Les princes du sang étaient absents de Paris. Le Parlement ne put résister aux menaces des gens de la reine et rendit aussitôt l’arrêt demandé. Henri IV avait été assassiné à quatre heures. A six heures et demie, Marie de Médicis, petite-nièce de Charles-Quint et cousine de Philippe II, gouvernait au Louvre. Italienne, parlant à peine le français, sous la dépendance étrange de sa sœur de lait, Léonora Galigaï et du mari de cette dernière, Concini, plus tard maréchal d’Ancre, elle allait régner pendant la minorité de Louis XIII, alors âgé de neuf ans.
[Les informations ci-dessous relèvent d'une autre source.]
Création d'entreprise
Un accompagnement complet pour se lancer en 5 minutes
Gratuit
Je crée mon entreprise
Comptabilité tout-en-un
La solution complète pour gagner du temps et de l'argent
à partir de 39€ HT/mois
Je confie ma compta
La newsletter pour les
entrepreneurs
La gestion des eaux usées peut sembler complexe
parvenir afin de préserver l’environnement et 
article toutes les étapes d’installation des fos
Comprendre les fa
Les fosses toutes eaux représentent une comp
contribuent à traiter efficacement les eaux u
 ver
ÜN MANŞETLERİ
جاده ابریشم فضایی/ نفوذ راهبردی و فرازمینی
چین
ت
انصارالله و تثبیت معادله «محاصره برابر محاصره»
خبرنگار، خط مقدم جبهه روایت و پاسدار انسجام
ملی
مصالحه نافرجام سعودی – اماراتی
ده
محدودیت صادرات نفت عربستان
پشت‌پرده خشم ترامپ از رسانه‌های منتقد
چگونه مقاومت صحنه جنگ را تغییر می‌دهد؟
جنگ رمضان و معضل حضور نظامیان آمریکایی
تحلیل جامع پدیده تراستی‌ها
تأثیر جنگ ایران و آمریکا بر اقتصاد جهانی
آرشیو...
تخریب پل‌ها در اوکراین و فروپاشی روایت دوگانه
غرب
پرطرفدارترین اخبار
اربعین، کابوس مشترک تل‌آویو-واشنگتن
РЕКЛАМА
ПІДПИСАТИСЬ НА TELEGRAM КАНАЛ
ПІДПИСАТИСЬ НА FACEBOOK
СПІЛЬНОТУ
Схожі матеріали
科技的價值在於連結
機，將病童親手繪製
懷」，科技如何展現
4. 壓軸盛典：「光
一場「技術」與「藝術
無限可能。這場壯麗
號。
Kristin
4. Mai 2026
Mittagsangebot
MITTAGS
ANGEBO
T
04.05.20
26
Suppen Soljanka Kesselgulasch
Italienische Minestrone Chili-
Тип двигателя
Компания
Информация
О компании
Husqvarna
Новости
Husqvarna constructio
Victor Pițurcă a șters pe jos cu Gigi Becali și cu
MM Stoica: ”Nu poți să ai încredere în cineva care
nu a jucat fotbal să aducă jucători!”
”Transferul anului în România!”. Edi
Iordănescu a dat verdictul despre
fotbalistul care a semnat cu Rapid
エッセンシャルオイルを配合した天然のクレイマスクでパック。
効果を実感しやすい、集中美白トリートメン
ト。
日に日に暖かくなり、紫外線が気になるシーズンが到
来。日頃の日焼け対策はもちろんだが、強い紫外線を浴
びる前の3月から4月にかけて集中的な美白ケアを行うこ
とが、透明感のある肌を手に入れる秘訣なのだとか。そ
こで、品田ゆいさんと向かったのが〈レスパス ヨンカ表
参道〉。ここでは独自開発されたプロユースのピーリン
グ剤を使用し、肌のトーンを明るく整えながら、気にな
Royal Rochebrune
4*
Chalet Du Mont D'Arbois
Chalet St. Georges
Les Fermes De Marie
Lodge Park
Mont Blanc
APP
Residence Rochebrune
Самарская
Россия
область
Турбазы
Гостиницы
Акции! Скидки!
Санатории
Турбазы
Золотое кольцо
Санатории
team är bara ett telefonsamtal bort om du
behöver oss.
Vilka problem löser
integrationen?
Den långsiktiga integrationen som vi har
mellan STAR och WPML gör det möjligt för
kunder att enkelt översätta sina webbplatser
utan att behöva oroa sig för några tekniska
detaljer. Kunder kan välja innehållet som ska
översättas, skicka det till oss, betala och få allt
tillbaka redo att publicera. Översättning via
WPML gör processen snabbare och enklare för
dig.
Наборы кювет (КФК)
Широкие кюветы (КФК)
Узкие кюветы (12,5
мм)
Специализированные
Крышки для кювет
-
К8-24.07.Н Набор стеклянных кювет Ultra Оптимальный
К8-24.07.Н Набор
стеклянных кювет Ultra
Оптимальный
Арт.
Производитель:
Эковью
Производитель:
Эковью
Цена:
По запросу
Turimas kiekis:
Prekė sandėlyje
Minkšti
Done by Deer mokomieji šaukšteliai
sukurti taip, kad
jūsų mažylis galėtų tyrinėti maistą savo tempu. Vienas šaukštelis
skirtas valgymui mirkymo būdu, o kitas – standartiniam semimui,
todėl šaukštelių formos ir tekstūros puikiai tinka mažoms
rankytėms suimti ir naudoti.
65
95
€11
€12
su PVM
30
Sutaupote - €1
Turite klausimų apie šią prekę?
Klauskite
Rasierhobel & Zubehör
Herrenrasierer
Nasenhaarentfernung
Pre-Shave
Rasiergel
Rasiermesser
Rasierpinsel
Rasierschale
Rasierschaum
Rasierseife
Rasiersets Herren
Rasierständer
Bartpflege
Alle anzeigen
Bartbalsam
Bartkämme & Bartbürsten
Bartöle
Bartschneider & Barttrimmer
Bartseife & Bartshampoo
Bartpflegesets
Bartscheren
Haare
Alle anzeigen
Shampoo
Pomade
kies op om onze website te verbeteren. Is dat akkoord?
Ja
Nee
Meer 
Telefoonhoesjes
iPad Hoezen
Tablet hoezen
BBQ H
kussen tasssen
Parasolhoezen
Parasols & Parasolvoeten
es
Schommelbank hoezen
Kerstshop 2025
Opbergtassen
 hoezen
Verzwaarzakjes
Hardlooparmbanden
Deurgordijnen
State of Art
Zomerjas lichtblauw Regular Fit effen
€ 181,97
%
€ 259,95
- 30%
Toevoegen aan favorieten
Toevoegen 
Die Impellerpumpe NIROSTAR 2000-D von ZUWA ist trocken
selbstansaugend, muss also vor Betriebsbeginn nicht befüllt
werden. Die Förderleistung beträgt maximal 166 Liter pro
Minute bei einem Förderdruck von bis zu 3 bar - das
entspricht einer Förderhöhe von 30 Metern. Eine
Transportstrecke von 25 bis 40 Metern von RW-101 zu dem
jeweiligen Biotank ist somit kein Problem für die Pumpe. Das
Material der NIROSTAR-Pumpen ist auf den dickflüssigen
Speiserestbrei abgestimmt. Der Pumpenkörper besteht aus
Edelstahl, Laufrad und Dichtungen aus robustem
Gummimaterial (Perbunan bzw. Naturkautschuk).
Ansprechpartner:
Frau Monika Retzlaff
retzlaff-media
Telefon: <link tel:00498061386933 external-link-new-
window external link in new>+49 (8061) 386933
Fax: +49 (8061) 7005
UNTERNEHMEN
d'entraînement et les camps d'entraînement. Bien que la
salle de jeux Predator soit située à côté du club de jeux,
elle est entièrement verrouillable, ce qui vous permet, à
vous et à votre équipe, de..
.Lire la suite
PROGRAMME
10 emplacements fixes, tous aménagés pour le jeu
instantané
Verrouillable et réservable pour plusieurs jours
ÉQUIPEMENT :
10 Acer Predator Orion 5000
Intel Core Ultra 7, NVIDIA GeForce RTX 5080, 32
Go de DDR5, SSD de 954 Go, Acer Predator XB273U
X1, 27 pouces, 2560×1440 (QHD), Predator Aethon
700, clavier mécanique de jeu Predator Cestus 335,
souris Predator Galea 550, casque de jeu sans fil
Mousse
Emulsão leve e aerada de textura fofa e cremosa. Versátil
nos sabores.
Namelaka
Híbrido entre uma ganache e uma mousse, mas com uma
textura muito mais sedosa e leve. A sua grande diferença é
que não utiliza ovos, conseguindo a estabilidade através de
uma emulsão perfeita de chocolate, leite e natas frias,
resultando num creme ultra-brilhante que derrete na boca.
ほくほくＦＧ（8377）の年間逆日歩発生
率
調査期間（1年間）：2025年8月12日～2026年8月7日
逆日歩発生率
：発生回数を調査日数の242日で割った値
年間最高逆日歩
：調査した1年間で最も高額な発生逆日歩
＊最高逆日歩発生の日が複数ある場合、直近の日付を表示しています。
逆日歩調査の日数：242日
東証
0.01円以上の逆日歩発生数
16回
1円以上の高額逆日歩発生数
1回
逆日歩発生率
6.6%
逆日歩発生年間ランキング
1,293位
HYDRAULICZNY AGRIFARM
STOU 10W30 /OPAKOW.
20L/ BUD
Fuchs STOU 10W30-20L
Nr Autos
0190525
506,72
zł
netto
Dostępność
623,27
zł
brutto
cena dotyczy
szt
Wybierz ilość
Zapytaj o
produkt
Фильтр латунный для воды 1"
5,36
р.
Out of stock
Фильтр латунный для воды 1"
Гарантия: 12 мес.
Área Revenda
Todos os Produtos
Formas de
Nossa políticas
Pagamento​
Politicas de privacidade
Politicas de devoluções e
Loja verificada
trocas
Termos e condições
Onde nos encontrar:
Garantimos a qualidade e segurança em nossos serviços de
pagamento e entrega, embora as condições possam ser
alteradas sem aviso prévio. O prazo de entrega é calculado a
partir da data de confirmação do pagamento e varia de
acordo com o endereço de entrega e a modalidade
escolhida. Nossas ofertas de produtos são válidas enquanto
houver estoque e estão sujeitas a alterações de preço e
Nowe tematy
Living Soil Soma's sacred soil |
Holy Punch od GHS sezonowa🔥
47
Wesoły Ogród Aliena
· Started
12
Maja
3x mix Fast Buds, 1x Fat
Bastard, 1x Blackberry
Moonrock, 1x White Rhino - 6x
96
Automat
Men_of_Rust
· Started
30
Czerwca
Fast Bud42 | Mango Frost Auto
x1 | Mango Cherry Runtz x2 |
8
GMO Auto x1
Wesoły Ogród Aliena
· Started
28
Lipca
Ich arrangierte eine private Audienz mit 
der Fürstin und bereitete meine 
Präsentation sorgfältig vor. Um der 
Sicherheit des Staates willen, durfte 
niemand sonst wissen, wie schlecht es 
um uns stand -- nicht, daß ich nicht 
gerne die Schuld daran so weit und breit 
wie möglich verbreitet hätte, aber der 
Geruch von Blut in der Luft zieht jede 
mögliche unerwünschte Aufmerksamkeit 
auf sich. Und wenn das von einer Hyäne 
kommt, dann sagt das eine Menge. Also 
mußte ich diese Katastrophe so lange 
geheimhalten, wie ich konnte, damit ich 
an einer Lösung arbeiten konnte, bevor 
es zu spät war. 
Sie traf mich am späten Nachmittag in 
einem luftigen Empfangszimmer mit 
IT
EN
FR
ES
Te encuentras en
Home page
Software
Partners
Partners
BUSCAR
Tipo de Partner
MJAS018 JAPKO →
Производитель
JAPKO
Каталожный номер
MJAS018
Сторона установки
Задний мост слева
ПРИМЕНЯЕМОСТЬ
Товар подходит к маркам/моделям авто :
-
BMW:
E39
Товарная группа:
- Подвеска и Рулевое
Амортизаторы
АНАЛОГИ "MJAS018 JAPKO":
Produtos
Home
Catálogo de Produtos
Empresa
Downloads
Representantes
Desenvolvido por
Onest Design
Quelque hâte qu’il mît avenir à Paris, Richelieu y arriva trop tard : on avait songé à confier à son éloquence l’oraison funèbre du roi défunt ; mais, en son absence, force fut de se pourvoir ailleurs.

Pendant les journées troublées qui suivirent cette catastrophe, Richelieu raffermit les sympathies qu'il comptait déjà et s’en ménagea d’autres.

Son heure n’était pas encore venue. Non sans espoir, mais le cœur cependant ulcéré par la déconvenue de son impatiente ambition, il regagna son diocèse, d’où il suivit d’un œil attentif la marche des événements.

En 1614, à la majorité légale du roi, Marie de r Médicis ayant décidé de réunir les Etats généraux, Richelieu se fait élire député du clergé par le Poitou.

Convoquée pour ruiner la popularité des princes du sang, hostiles à la régente et donner plus d’autorité aux débuts du règne de Louis XIII, cette assemblée devait marquer le premier triomphe de la carrière politique de l’évêque de Luçon, lui mettre, selon une expression du temps, le pied à l’étrier.

Les États se réunirent dans la grande salle du Petit-Bourbon, entre le Louvre et Saint-Germain-l’Auxerrois. La séance royale eut lieu le 27 octobre Dans le fond de la nef, sous un dais fleurdelysé, vêtu de blanc, avait pris place le jeune roi, ayant à ses côtés sa mère, son frère, ses sœurs et la première femme de son père, Marguerite de Valois ; le grand maître de la cour ; les massiers à genoux ; le chancelier de Sillery, etc.

A droite, siégeaient les cardinaux ; à gauche, les princes du sang et les ministres ; puis les ducs et pairs, au premier rang desquels, Sully et d’Épernon ; les chevaliers du Saint-Esprit, les secrétaires d’Etat. Enfin venaient les députés du clergé, de la noblesse et du tiers état.

Bien que le plus jeune des représentants du clergé, l’évêque de Luçon s’imposa à ses collègues par la sûreté de son jugement, son éloquence calme et mesurée, l’habileté avec laquelle il mena des négociations délicates entamées avec les représentants des autres ordres.

C’est lui qu’on désigna pour présenter au roi les cahiers du clergé dans la séance solennelle de clôture, qui se tint le 23 février 1615. L’éclatante harangue qu’il prononça à cette occasion fut la révélation de son génie.

Il y posa plusieurs des principes qui devaient faire la règle de sa conduite au cours de son long et glorieux ministère.

Comme résultats, cette réunion des représentants de la France couvrait de son approbation l’administration de Marie de Médicis depuis la mort de Henri IV et clôturait légalement, non de fait, la régence. En outre, on y vit poindre les premiers indices de l’orage qui marquera la fin du siècle suivant.

Le tiers s’émut de son rôle inférieur et des différences parfois humiliantes du cérémonial à son égard ; il s’irrita de l’insolence des nobles et fit entendre des paroles de menace.

Craignez, disait au roi Robert Miron, prévôt des marchands de Paris, que, d’enclume qu’il est, le peuple ne devienne marteau.